[ABOUT THIS EXERCISE] Please retype the listing below without a single change.

**** RECORDS TO PROCESS ****

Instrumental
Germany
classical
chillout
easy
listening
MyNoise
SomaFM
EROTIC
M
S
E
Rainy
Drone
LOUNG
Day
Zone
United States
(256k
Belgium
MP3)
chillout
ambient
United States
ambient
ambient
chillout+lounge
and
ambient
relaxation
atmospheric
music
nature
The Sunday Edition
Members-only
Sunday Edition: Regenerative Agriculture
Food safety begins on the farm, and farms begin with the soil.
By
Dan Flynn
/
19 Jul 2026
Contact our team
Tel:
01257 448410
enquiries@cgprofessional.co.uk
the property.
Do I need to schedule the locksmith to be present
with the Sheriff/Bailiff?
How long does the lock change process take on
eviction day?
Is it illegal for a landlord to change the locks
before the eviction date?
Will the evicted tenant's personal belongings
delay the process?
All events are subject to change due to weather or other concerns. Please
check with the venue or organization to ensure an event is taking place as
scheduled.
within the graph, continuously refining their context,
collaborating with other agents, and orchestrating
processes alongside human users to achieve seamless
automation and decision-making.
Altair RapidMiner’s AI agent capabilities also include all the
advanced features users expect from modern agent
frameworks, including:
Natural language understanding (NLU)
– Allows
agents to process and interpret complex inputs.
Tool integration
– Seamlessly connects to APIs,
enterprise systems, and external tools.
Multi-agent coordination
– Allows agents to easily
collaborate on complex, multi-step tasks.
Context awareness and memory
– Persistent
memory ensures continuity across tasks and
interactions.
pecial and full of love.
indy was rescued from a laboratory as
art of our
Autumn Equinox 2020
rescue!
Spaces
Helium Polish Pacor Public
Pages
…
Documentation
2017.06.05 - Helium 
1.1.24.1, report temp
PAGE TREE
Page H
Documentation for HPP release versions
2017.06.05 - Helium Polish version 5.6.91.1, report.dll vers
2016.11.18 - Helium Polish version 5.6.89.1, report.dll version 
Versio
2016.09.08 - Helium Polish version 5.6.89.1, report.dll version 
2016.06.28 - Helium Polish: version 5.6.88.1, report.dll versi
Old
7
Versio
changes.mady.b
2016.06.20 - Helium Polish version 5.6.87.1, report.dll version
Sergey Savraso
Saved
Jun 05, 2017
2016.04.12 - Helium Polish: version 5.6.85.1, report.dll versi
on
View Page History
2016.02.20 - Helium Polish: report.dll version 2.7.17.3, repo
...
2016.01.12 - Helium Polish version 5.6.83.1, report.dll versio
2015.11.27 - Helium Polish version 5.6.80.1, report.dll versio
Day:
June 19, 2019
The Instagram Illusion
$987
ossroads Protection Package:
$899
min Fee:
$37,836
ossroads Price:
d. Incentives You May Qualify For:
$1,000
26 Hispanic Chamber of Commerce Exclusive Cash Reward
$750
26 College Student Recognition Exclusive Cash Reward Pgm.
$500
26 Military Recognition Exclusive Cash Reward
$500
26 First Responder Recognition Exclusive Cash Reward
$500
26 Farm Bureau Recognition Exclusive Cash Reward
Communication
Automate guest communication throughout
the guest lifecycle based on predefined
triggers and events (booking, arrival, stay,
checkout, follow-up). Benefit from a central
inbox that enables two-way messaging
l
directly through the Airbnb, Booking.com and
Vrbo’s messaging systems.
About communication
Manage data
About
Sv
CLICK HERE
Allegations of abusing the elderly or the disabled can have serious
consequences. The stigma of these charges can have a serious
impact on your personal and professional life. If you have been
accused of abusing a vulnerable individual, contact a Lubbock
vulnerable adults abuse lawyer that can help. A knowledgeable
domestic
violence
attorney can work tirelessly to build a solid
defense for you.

****

[ANSWER BELOW]
Instrumental
Germany
classical
chillout
easy
listening
MyNoise
SomaFM
EROTIC
M
S
E
Rainy
Drone
LOUNG
Day
Zone
United States
(256k
Belgium
MP3)
chillout
ambient
United States
ambient
ambient
chillout+lounge
and
ambient
relaxation
atmospheric
music
nature
The Sunday Edition
Members-only
Sunday Edition: Regenerative Agriculture
Food safety begins on the farm, and farms begin with the soil.
By
Dan Flynn
/
19 Jul 2026
Contact our team
Tel:
01257 448410
enquiries@cgprofessional.co.uk
the property.
Do I need to schedule the locksmith to be present
with the Sheriff/Bailiff?
How long does the lock change process take on
eviction day?
Is it illegal for a landlord to change the locks
before the eviction date?
Will the evicted tenant's personal belongings
delay the process?
All events are subject to change due to weather or other concerns. Please
check with the venue or organization to ensure an event is taking place as
scheduled.
within the graph, continuously refining their context,
collaborating with other agents, and orchestrating
processes alongside human users to achieve seamless
automation and decision-making.
Altair RapidMiner’s AI agent capabilities also include all the
advanced features users expect from modern agent
frameworks, including:
Natural language understanding (NLU)
– Allows
agents to process and interpret complex inputs.
Tool integration
– Seamlessly connects to APIs,
enterprise systems, and external tools.
Multi-agent coordination
– Allows agents to easily
collaborate on complex, multi-step tasks.
Context awareness and memory
– Persistent
memory ensures continuity across tasks and
interactions.
pecial and full of love.
indy was rescued from a laboratory as
art of our
Autumn Equinox 2020
rescue!
Spaces
Helium Polish Pacor Public
Pages
…
Documentation
2017.06.05 - Helium 
1.1.24.1, report temp
PAGE TREE
Page H
Documentation for HPP release versions
2017.06.05 - Helium Polish version 5.6.91.1, report.dll vers
2016.11.18 - Helium Polish version 5.6.89.1, report.dll version 
Versio
2016.09.08 - Helium Polish version 5.6.89.1, report.dll version 
2016.06.28 - Helium Polish: version 5.6.88.1, report.dll versi
Old
7
Versio
changes.mady.b
2016.06.20 - Helium Polish version 5.6.87.1, report.dll version
Sergey Savraso
Saved
Jun 05, 2017
2016.04.12 - Helium Polish: version 5.6.85.1, report.dll versi
on
View Page History
2016.02.20 - Helium Polish: report.dll version 2.7.17.3, repo
...
2016.01.12 - Helium Polish version 5.6.83.1, report.dll versio
2015.11.27 - Helium Polish version 5.6.80.1, report.dll versio
Day:
June 19, 2019
The Instagram Illusion
$987
ossroads Protection Package:
$899
min Fee:
$37,836
ossroads Price:
d. Incentives You May Qualify For:
$1,000
26 Hispanic Chamber of Commerce Exclusive Cash Reward
$750
26 College Student Recognition Exclusive Cash Reward Pgm.
$500
26 Military Recognition Exclusive Cash Reward
$500
26 First Responder Recognition Exclusive Cash Reward
$500
26 Farm Bureau Recognition Exclusive Cash Reward
Communication
Automate guest communication throughout
the guest lifecycle based on predefined
triggers and events (booking, arrival, stay,
checkout, follow-up). Benefit from a central
inbox that enables two-way messaging
l
directly through the Airbnb, Booking.com and
Vrbo’s messaging systems.
About communication
Manage data
About
Sv
CLICK HERE
Allegations of abusing the elderly or the disabled can have serious
consequences. The stigma of these charges can have a serious
impact on your personal and professional life. If you have been
accused of abusing a vulnerable individual, contact a Lubbock
vulnerable adults abuse lawyer that can help. A knowledgeable
domestic
violence
attorney can work tirelessly to build a solid
defense for you.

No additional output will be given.